Diaz has been stranded in Malaysia since the Covid-19 pandemic hit while in the thick of her Tokyo 2020 Olympics training preparations.
Athletes, coaches, officials, and even the media are required to leave Japan within 48 hours after the completion of their events or tasks as prescribed by the Tokyo Olympics Playbook. In Diaz’s case, she has only until Wednesday to return home.
Diaz and her team — Chinese coach Gao Kaiwen and strength and conditioning coach Julius Naranjo — will have to be hotel quarantined for seven days as set by the Inter-Agency Task Force on the Management of Emerging Infectious Diseases.
Diaz made her Olympic debut at age 17 in the 2008 Beijing Games via a wild card entry. She was then the youngest athlete in the country's delegation.
She finished second to the last in a field of 12 weightlifters.
Diaz qualified once again in the 2012 London Olympics and served as a flag bearer for the lean Philippine contingent. However, she recorded a devastating “did not finish” result.

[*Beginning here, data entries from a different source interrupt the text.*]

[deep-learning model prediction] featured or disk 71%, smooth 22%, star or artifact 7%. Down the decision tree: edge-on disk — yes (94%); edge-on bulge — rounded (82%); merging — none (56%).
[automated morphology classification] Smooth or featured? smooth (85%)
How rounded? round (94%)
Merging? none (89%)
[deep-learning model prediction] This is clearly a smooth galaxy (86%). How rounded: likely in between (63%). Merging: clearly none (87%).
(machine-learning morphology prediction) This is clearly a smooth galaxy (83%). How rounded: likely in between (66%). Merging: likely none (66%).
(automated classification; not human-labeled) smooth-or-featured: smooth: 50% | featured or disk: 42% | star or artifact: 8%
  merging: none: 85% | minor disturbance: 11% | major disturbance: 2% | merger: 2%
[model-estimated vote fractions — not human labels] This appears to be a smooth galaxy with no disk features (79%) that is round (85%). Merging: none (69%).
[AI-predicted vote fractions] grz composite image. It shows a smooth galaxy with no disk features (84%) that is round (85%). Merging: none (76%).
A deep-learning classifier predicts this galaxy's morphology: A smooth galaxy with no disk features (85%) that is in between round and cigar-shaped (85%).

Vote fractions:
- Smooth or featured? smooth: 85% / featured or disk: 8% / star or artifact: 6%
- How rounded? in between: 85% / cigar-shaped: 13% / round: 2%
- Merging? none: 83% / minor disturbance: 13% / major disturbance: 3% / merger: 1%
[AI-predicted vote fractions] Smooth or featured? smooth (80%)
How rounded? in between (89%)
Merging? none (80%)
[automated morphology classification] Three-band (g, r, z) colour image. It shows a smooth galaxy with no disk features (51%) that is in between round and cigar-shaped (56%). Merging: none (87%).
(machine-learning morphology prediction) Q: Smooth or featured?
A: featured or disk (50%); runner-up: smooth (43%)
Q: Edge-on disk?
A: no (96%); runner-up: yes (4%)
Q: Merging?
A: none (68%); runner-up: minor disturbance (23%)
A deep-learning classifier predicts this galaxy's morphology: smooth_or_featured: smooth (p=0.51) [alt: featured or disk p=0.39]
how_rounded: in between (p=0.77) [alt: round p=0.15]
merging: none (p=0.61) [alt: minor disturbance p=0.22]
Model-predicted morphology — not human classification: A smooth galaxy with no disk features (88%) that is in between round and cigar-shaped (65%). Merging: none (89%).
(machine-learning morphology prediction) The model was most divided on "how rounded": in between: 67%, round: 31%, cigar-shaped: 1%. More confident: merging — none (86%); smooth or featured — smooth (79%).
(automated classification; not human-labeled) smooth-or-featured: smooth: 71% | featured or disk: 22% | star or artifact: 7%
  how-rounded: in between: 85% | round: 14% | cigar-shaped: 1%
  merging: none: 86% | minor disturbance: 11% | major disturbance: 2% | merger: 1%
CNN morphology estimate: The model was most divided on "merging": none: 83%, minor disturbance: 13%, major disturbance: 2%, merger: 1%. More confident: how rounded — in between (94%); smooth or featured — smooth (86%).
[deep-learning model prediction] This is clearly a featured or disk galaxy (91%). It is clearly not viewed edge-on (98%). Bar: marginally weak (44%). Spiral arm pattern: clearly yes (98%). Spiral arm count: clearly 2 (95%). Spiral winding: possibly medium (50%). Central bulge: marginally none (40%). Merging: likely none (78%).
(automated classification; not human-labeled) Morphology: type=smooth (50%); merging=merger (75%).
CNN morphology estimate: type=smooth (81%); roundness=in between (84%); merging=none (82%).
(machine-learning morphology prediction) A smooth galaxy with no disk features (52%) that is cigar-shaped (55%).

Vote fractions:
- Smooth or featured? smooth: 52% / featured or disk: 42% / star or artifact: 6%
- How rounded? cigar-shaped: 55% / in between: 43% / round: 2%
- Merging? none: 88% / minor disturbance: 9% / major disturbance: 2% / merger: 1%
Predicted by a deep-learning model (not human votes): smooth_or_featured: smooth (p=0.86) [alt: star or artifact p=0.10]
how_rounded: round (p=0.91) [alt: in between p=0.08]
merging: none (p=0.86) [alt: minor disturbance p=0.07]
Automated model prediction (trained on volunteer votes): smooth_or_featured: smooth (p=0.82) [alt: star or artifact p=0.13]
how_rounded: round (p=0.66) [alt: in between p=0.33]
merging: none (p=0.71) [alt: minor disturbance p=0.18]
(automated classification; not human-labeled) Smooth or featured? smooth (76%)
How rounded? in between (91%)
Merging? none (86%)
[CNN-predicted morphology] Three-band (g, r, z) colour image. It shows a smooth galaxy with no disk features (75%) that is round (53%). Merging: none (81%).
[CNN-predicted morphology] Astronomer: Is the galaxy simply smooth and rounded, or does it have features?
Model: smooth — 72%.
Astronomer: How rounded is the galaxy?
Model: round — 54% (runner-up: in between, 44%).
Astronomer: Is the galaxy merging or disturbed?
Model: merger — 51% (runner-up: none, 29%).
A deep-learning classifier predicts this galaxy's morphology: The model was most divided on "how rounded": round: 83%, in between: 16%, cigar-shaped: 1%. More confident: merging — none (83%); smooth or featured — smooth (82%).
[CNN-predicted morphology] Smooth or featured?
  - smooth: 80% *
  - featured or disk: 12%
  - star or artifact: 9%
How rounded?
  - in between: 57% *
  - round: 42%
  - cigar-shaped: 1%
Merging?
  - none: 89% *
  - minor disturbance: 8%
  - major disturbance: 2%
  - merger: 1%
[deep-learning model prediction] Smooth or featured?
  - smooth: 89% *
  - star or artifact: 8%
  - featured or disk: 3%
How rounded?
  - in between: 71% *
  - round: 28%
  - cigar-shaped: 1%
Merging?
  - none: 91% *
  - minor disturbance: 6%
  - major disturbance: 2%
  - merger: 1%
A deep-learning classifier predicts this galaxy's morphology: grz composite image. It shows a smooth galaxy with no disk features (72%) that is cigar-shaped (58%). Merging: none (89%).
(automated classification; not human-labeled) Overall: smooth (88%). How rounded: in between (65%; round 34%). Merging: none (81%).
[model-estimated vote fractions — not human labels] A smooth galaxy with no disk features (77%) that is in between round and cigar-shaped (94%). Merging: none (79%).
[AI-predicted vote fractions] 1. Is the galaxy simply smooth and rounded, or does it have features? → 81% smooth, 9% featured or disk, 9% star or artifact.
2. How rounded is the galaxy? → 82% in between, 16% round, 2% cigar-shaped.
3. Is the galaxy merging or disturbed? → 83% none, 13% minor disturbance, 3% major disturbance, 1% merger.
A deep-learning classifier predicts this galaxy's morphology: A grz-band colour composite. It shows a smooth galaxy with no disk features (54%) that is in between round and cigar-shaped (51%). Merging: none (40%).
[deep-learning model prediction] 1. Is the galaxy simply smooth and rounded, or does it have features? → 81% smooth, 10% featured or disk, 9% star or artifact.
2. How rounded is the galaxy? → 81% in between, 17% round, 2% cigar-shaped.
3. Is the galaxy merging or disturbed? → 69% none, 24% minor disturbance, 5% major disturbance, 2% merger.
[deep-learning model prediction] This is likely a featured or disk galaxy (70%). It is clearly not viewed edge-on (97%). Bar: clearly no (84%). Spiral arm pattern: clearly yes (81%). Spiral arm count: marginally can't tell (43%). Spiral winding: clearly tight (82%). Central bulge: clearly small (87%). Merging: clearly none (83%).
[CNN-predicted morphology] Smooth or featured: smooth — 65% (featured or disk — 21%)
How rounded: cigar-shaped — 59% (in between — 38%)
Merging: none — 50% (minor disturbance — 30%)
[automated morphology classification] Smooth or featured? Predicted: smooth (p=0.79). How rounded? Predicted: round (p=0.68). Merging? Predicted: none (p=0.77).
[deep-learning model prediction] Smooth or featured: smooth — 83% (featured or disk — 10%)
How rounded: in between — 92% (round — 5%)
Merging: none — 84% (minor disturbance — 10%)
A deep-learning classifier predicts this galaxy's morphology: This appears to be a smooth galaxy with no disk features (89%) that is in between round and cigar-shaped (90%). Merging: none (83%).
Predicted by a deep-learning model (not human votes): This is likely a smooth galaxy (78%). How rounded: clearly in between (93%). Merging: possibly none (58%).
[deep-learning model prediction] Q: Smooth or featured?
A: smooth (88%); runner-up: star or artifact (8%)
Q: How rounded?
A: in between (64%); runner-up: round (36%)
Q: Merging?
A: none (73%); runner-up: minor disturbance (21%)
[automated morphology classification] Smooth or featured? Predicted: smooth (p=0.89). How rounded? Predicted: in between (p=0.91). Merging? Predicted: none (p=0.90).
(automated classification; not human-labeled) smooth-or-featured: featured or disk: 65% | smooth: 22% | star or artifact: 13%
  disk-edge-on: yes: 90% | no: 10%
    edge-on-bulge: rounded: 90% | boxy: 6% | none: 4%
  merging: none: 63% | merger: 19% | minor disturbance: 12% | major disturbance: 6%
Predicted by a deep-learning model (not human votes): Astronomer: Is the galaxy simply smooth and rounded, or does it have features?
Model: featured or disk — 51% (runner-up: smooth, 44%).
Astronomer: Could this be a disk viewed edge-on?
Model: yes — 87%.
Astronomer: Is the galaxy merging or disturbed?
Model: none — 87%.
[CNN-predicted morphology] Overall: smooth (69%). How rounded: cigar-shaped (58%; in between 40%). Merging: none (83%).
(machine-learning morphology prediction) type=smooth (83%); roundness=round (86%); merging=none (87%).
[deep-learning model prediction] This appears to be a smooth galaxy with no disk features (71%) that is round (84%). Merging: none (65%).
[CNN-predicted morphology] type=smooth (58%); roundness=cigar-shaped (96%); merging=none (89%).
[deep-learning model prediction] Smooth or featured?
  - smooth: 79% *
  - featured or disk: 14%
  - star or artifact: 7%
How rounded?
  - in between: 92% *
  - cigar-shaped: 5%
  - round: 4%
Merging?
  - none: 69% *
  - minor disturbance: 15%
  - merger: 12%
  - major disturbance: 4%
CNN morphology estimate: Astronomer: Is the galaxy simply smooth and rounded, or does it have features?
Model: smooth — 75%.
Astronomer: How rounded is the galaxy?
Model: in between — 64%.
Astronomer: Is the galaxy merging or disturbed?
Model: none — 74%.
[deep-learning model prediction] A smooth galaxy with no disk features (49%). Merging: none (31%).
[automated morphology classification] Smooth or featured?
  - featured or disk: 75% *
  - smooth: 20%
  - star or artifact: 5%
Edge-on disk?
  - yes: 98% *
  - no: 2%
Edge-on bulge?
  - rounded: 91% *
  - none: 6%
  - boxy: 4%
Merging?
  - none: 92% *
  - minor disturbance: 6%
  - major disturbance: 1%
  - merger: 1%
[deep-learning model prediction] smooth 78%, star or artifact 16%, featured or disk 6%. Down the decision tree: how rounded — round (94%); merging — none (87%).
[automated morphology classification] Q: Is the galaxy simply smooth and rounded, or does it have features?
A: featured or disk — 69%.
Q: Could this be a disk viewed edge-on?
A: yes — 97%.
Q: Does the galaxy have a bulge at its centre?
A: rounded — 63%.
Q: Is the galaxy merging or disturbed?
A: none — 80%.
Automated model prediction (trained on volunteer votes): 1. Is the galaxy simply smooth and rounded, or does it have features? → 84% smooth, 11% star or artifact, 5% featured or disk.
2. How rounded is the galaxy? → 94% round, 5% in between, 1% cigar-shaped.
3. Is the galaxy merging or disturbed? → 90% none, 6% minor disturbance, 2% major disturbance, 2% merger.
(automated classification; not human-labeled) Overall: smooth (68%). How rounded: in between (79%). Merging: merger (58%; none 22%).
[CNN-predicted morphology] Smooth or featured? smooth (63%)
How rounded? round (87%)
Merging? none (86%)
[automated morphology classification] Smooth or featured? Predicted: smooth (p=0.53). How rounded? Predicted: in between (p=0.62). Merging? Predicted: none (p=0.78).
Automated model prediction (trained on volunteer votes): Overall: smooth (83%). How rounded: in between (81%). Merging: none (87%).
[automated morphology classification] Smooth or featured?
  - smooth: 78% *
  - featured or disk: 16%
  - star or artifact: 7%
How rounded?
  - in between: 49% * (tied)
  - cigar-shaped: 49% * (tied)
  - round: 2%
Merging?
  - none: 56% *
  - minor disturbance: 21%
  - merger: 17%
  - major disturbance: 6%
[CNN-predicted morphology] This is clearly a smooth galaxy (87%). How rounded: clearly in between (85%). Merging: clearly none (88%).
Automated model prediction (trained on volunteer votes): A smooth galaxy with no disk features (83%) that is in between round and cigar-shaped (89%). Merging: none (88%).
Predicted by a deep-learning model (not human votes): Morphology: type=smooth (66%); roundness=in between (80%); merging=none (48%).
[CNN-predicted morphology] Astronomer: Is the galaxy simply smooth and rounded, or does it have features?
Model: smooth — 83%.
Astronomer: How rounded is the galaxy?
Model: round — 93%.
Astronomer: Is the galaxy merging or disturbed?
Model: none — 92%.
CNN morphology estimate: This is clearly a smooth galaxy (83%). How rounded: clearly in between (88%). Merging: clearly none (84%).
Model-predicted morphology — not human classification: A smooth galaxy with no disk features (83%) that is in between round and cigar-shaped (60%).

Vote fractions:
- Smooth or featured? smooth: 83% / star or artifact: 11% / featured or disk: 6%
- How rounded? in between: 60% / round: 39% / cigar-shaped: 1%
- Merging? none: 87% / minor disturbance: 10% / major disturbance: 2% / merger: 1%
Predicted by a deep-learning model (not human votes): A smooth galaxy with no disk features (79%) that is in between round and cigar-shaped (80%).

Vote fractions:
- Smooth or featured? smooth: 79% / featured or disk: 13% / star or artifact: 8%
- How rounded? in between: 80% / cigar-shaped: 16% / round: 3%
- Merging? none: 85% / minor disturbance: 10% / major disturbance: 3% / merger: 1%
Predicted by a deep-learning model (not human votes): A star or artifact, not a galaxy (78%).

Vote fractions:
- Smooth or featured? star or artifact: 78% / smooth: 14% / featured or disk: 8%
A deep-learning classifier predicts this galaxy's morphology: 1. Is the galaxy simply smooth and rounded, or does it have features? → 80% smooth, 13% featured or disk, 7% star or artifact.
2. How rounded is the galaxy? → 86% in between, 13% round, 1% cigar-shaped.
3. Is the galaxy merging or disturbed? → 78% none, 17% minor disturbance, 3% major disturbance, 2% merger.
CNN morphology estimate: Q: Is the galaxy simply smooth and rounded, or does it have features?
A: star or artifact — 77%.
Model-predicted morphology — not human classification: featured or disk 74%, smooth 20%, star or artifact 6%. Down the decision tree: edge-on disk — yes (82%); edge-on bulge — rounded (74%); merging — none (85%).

Four years later, Diaz staged a huge comeback by snatching a women's 53-kg silver medal in the 2016 Rio Olympics, which catapulted her as the first Filipina Olympic medalist.
Diaz made history anew as she ended the Philippines’ 97-year drought by clinching the women’s 55-kg weightlifting gold medal in the 2020 Tokyo Olympics with a new Olympic record in clean and jerk (127 kg) for a total of 224kg in the final standing.
A champion’s message
After her historic and record-breaking win, Diaz, in a short media interview shared that she offered her win to her family and the country.
She emphasized that nothing is impossible when you put all the effort and keep your faith in God stronger each day.
“Nakaya natin! Akala natin imposible, akala ko din impossible kasi nasa pandemic tayo, (akala natin) imposible ang Olympics. Pero nakaya natin. Huwag kayong sumuko kahit anong challenges and trials, manalangin tayo kay God, mag ga-guide siya sa atin. I’m proud to be Pinoy!” she shared in tears.